Friday, January 10, 2003


I love when an idea for a blog entry lands right in my fucking lap. Today I was walking to lunch and I pickeded up a copy of the recent Rhino Times, the right wing weekly rag out of Greensboro. I only read it for the column by Orson Scott Card, fiction writer. In this week's column he discusses classic books that have fallen out of favor. He mentions Uncle Tom's Cabin and Huckleberry Finn. In his discussion of Huck Finn and it's anti-racist message he mentions how he thinks the liberal use of the word 'nigger' is what is keeping it from being appreciated fully. He does put forward an idea that I found disturbing. He mentions that he thought purists who were against altering the text were over reacting. He states that "purists would scream 'censorship' and 'artistic integrity.'" He may have a point, classics have been updated to comic book forms in the past and changing a few words to get past current sensibilities may be alright. Why doesn't he do that himself? The book has long been in the public domain.
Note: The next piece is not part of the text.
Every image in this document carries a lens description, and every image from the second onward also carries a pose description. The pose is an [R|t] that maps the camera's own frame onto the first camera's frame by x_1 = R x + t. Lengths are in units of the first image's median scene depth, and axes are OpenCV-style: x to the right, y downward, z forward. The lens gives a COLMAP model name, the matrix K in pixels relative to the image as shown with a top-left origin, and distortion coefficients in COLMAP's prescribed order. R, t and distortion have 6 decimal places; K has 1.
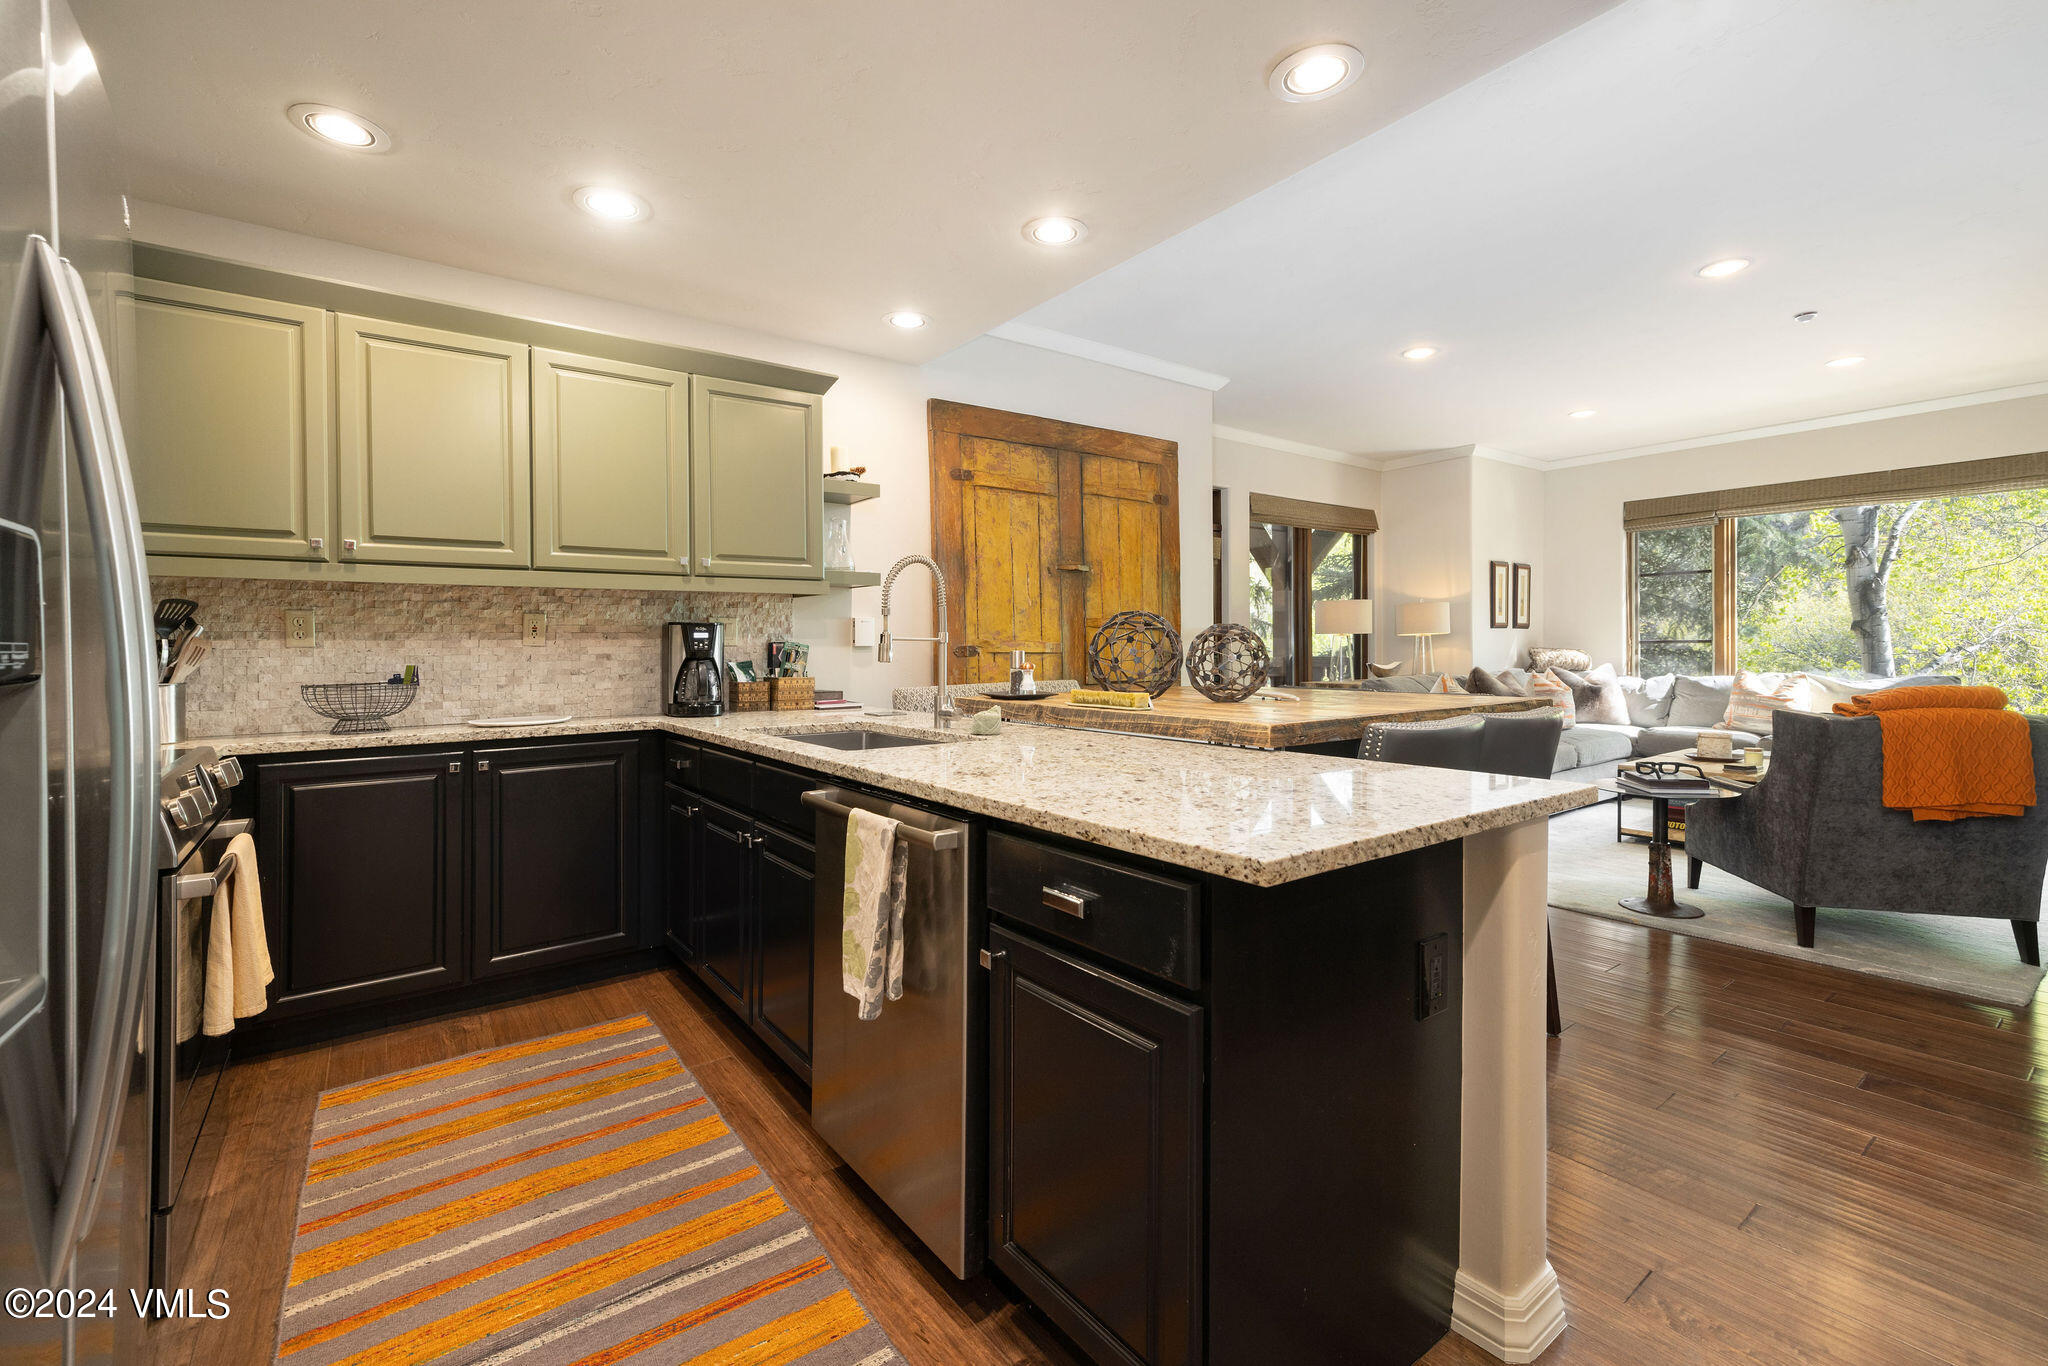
lens RADIAL K [[877.1, 0, 1023.0], [0, 877.1, 664.8], [0, 0, 1]] dist [-0.002543, -0.000383]
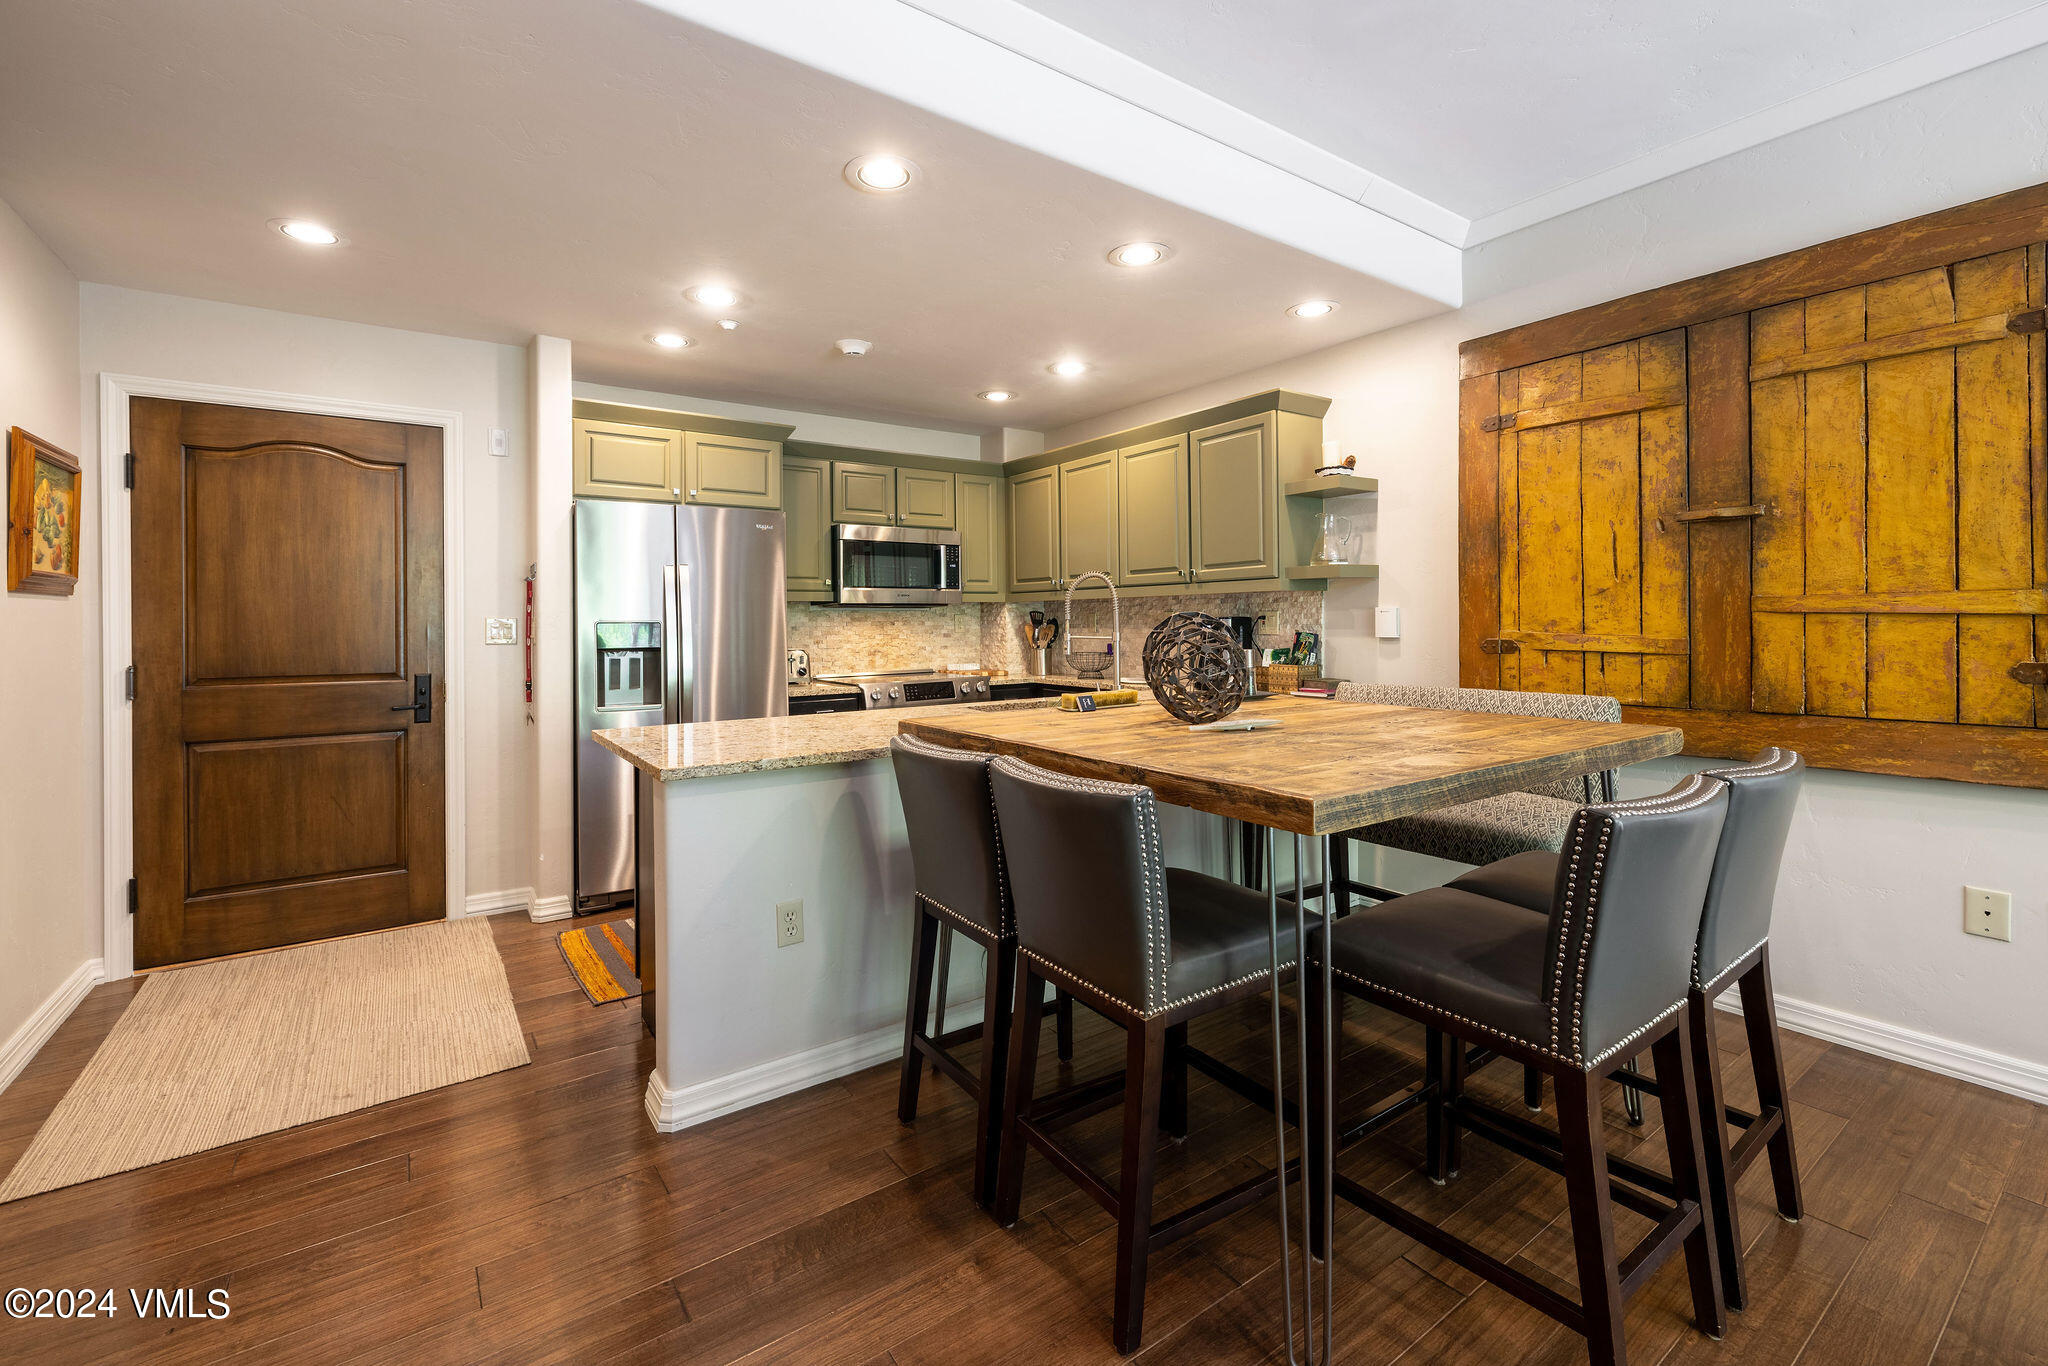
lens RADIAL K [[877.1, 0, 1015.9], [0, 877.1, 616.0], [0, 0, 1]] dist [-0.002543, -0.000383]
pose [[-0.027850, 0.006174, -0.999593, 0.727176], [-0.007665, 0.999950, 0.006390, -0.044416], [0.999583, 0.007840, -0.027802, 0.585346]]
I thought about for a second and I decided that taking the offending word out of the text would be a horrible mistake. The use of the word is not gratuitous and the question is not whether or not the word is correct, as Card pointed out. It is accurate and the removal of the word lessens Jim's indignities. If you were to substitute the word 'slave' or 'black' for 'nigger' you would be elevating this country's former institution, giving it a dignity it does not deserve. What is literature but truth? Removal of one word chips away at the truthful slice of American life that Mark Twain presents to us.